Final project experience: “The Integration of Traditional Iwi Maaori and Western Science (Freshwater) Knowledge in the Co-management of the Lower Waikato River Catchment”

How did you come across the project / opportunity?

I came across my project through the IWC network while talking to Doctor Dana Kelly about my interest in invisible groups (such as Indigenous People) and how a multi-stakeholder approach could facilitate and improve any water resource. My passion for this topic is mainly due to two reasons. The first is my country, the Plurinational State of Bolivia (located in the heart of South America), its population consists of more than 60% indigenous people (INE 2001), in fact, the current president, Evo Morales is indigenous himself. In 2010, the Bolivian president reached out to the United Nations (UN) urging that access to clean water become a human right. The Bolivian resolution was voted in favor with more than 75% of countries enshrining the right, resulting in the UN recognised access to clean water and sanitation as a human right. Secondly, while studying the Master of Integrated Water Management, I came across wonderful examples about multi-stakeholder approach and the benefit of its use towards water management (i.e. the Volta River Basin case study) and felt inspired to pursue a final project that brought these two things together.

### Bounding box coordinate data
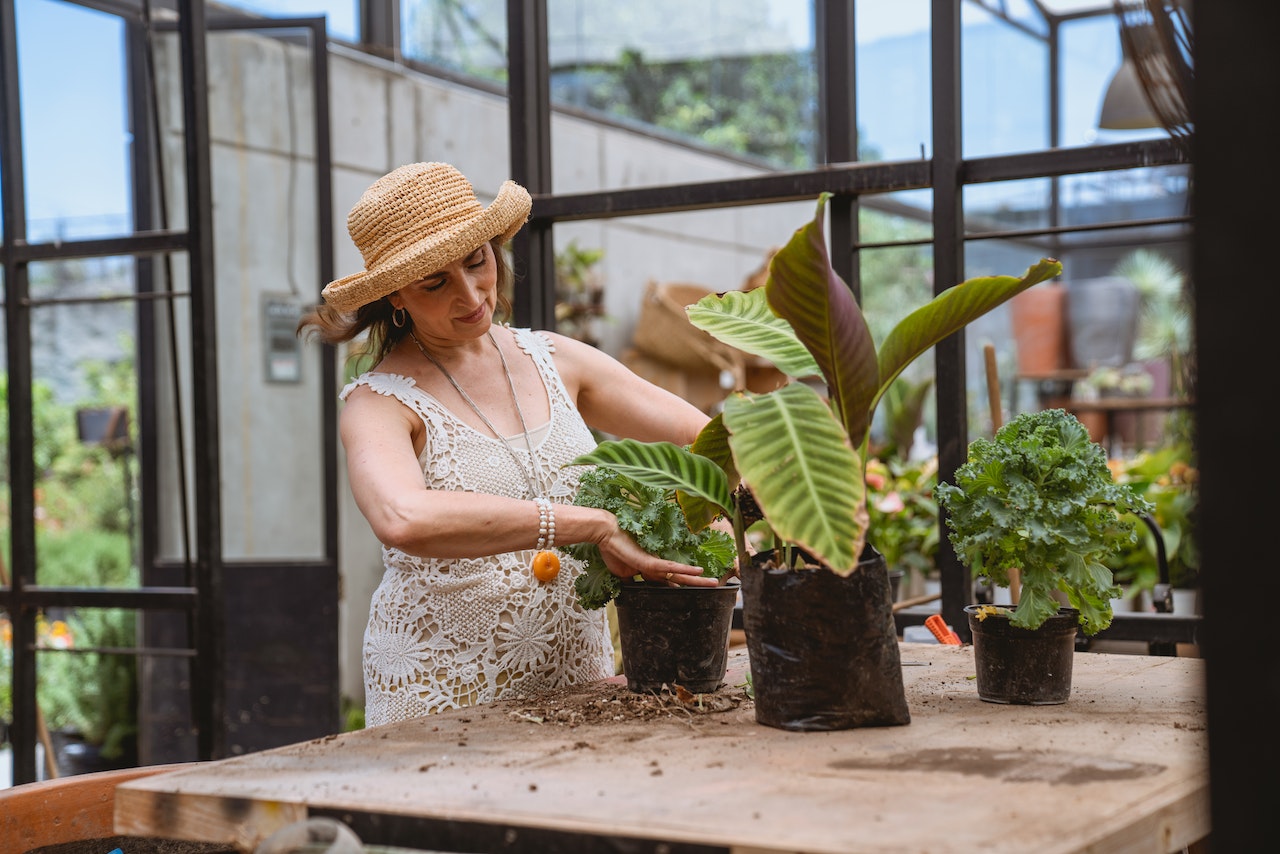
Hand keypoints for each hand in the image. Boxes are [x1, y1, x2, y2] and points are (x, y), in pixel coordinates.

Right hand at [596, 524, 721, 587]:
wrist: (606, 534)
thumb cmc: (612, 550)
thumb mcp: (621, 573)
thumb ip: (630, 582)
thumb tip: (633, 592)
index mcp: (650, 569)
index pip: (669, 582)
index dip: (680, 588)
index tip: (691, 594)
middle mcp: (656, 566)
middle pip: (680, 578)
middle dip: (696, 583)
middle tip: (714, 585)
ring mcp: (655, 563)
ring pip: (680, 574)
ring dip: (697, 579)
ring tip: (714, 582)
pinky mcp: (650, 561)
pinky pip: (670, 567)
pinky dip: (684, 570)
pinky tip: (698, 571)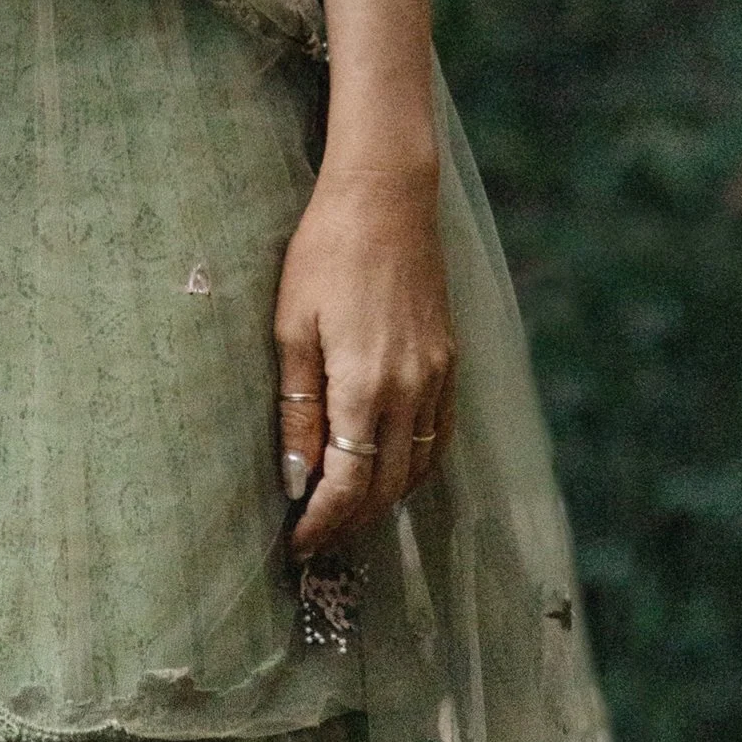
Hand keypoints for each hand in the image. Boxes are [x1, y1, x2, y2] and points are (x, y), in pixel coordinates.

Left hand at [275, 164, 456, 555]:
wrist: (387, 196)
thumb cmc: (324, 253)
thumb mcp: (291, 327)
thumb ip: (298, 407)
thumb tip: (297, 476)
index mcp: (366, 386)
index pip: (348, 484)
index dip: (322, 523)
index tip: (296, 545)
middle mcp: (412, 392)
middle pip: (386, 487)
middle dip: (349, 522)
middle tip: (314, 540)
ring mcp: (438, 378)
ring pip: (417, 469)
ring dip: (382, 501)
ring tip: (343, 514)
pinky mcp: (450, 362)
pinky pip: (438, 437)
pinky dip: (413, 468)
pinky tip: (387, 472)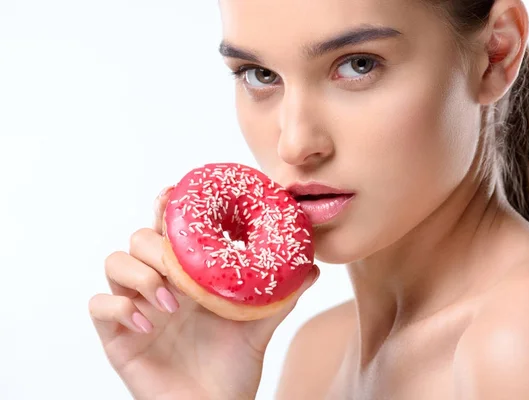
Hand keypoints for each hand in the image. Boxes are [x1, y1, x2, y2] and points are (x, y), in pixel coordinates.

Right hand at [89, 187, 319, 399]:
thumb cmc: (232, 367)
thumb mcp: (259, 327)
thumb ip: (282, 297)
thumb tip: (313, 267)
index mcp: (188, 276)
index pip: (170, 230)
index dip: (168, 207)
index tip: (175, 194)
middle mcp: (158, 285)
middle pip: (139, 239)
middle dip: (156, 245)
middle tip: (180, 269)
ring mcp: (135, 308)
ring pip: (115, 263)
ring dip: (140, 273)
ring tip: (170, 302)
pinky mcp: (117, 335)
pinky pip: (99, 306)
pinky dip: (119, 306)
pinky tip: (148, 324)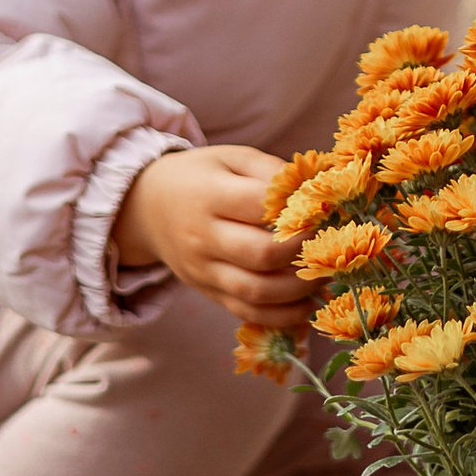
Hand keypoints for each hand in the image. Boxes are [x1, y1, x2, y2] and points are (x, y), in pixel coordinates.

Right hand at [113, 143, 315, 323]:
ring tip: (323, 276)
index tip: (326, 210)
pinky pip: (246, 312)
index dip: (299, 210)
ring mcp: (203, 270)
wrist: (148, 208)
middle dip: (303, 252)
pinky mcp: (208, 293)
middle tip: (328, 245)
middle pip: (261, 255)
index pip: (261, 207)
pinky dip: (281, 317)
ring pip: (256, 292)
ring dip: (298, 290)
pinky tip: (306, 306)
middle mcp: (203, 237)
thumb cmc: (202, 176)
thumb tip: (316, 193)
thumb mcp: (232, 157)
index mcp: (210, 195)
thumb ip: (273, 172)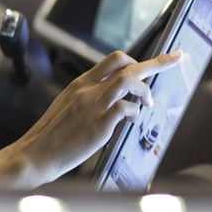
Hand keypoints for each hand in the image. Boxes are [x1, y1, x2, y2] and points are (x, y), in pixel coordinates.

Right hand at [16, 49, 181, 186]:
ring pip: (128, 80)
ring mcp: (93, 106)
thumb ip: (87, 98)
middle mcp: (87, 90)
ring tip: (147, 103)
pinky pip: (126, 108)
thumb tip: (111, 99)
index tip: (159, 58)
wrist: (35, 153)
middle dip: (157, 62)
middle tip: (175, 60)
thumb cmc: (51, 135)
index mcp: (80, 84)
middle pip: (126, 64)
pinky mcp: (98, 125)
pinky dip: (135, 113)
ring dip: (145, 89)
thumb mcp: (67, 106)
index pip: (113, 60)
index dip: (138, 58)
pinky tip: (131, 121)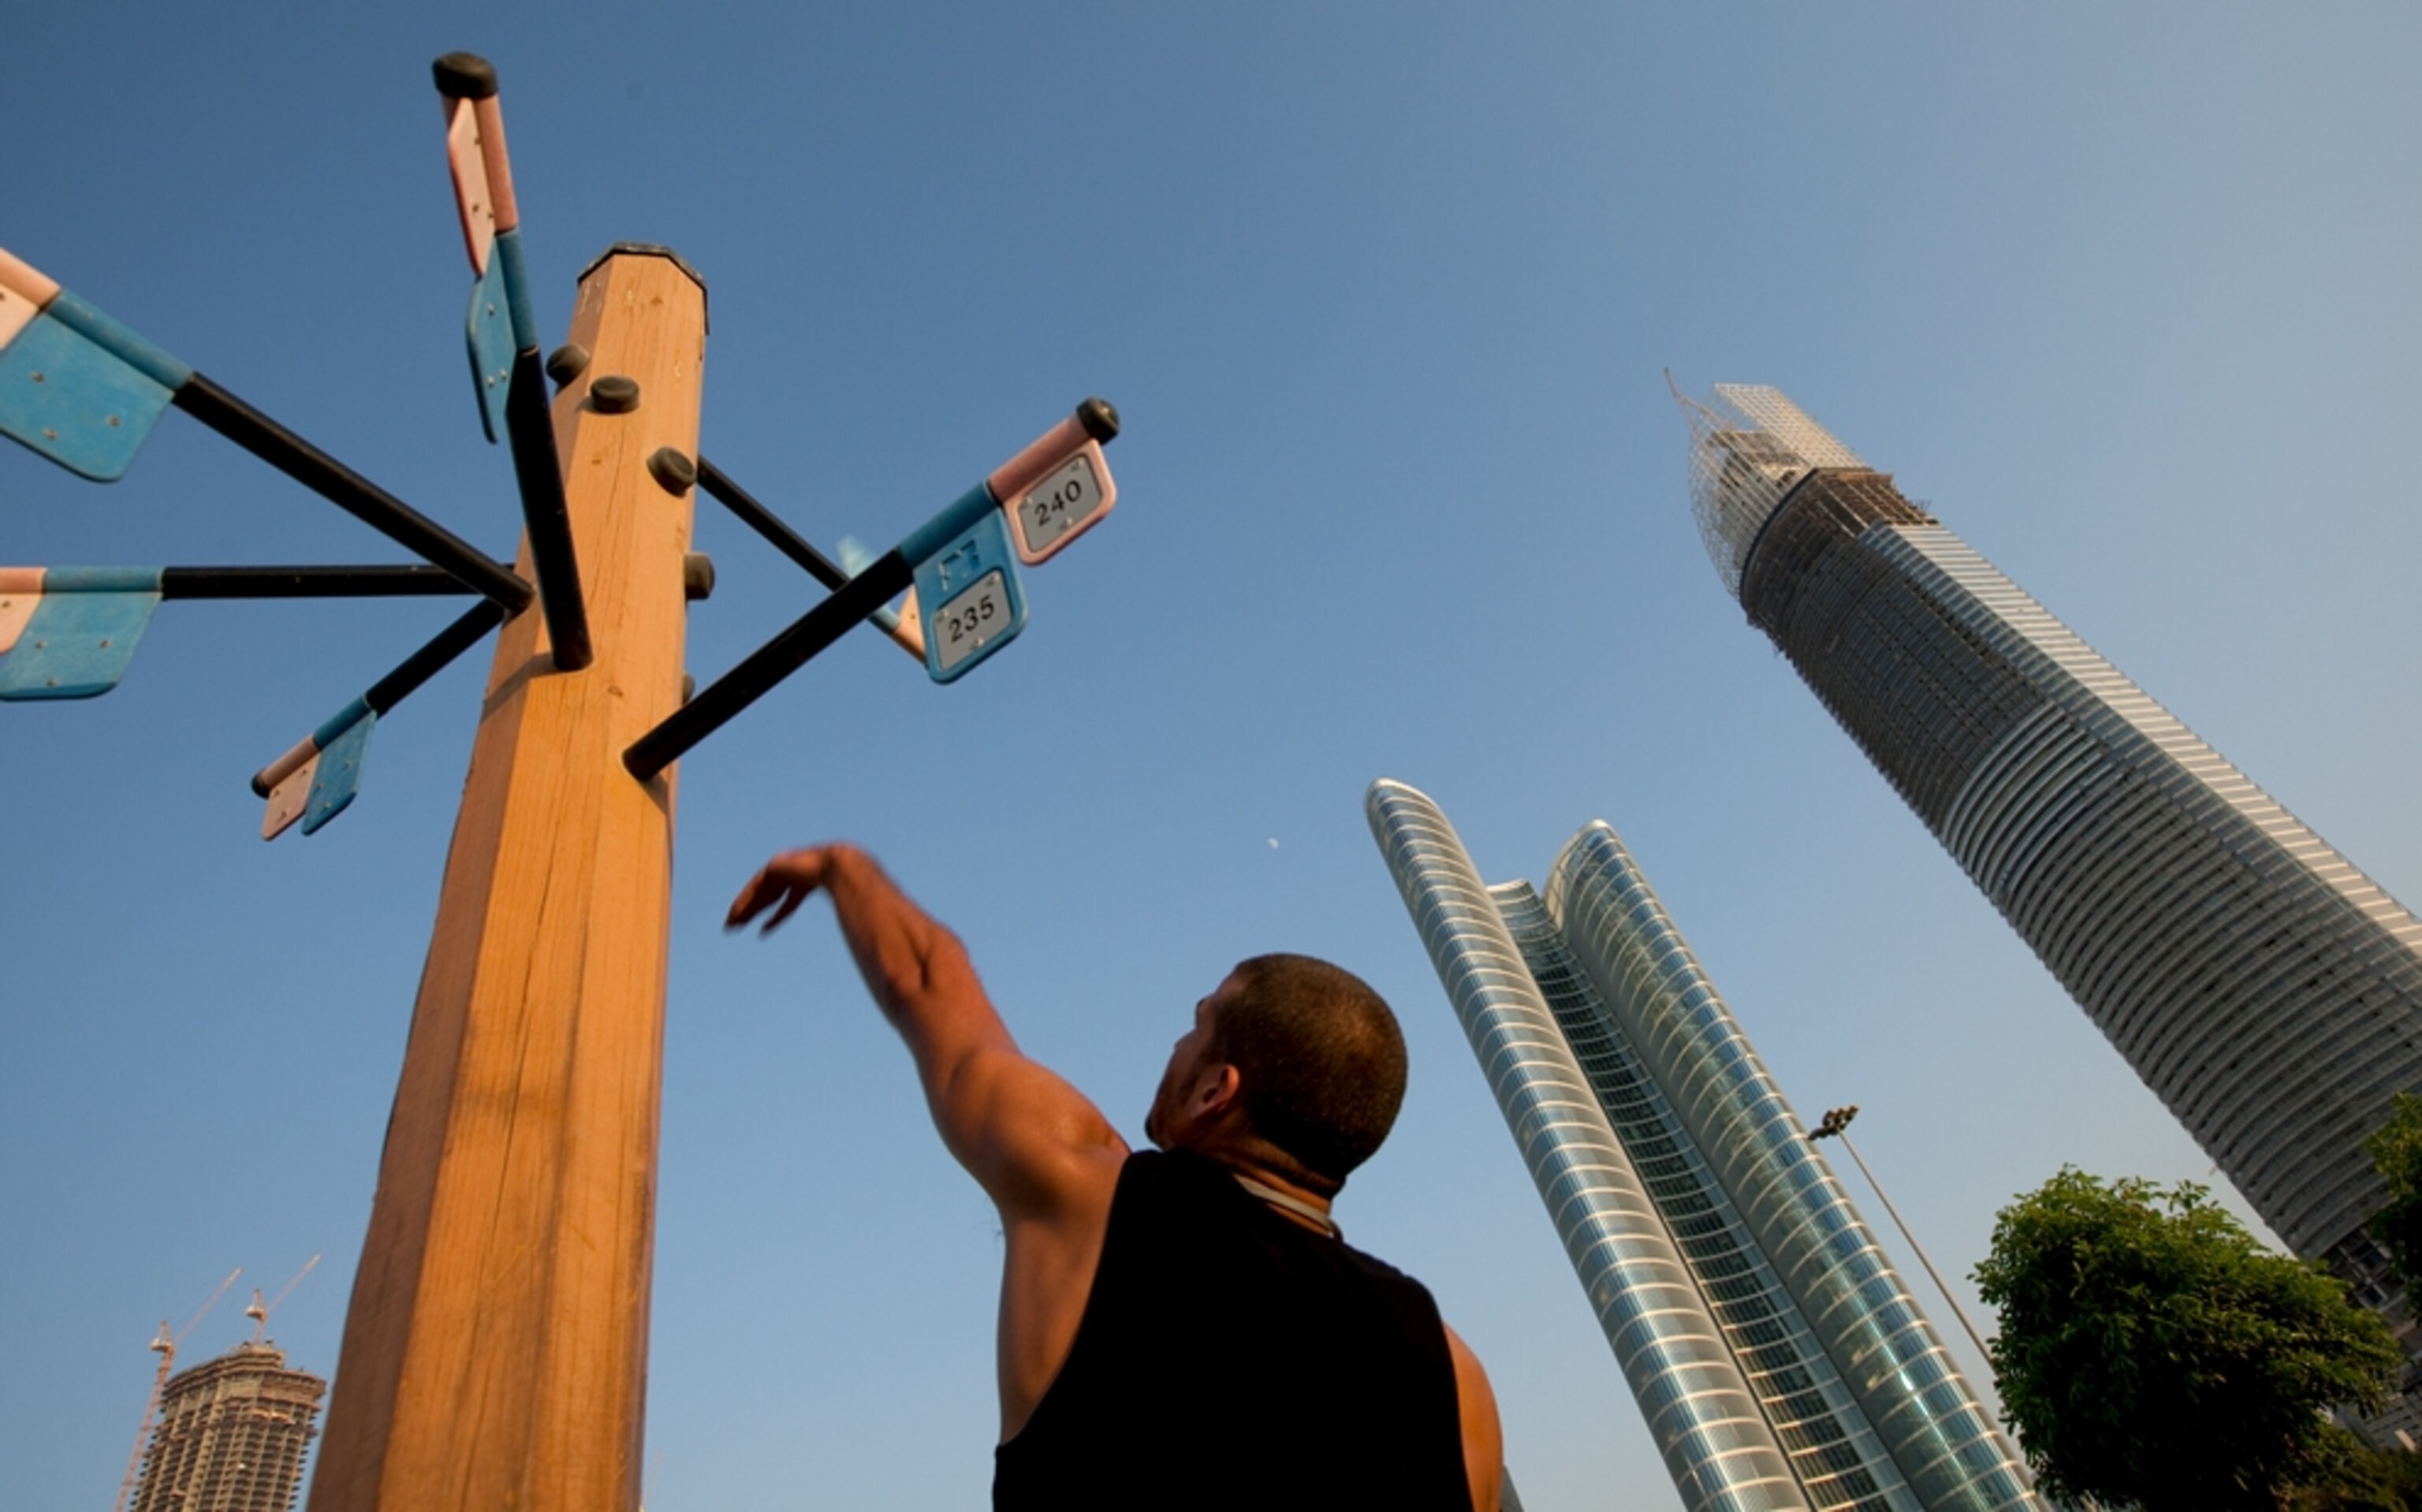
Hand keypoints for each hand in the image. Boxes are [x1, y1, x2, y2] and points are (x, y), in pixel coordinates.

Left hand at [726, 844, 853, 934]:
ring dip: (745, 907)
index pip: (788, 901)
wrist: (843, 868)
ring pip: (759, 891)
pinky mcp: (776, 866)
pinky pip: (757, 885)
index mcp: (809, 881)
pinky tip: (738, 915)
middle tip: (736, 926)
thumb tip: (864, 943)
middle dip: (752, 910)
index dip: (776, 916)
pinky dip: (747, 900)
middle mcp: (794, 873)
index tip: (763, 930)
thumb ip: (847, 920)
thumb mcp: (843, 908)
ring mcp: (785, 867)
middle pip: (768, 895)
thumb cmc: (851, 889)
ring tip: (732, 925)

### Requirement
According to the final project account, in what year did the Bolivian president urge the United Nations to make access to clean water a human right?

### Your solution
2010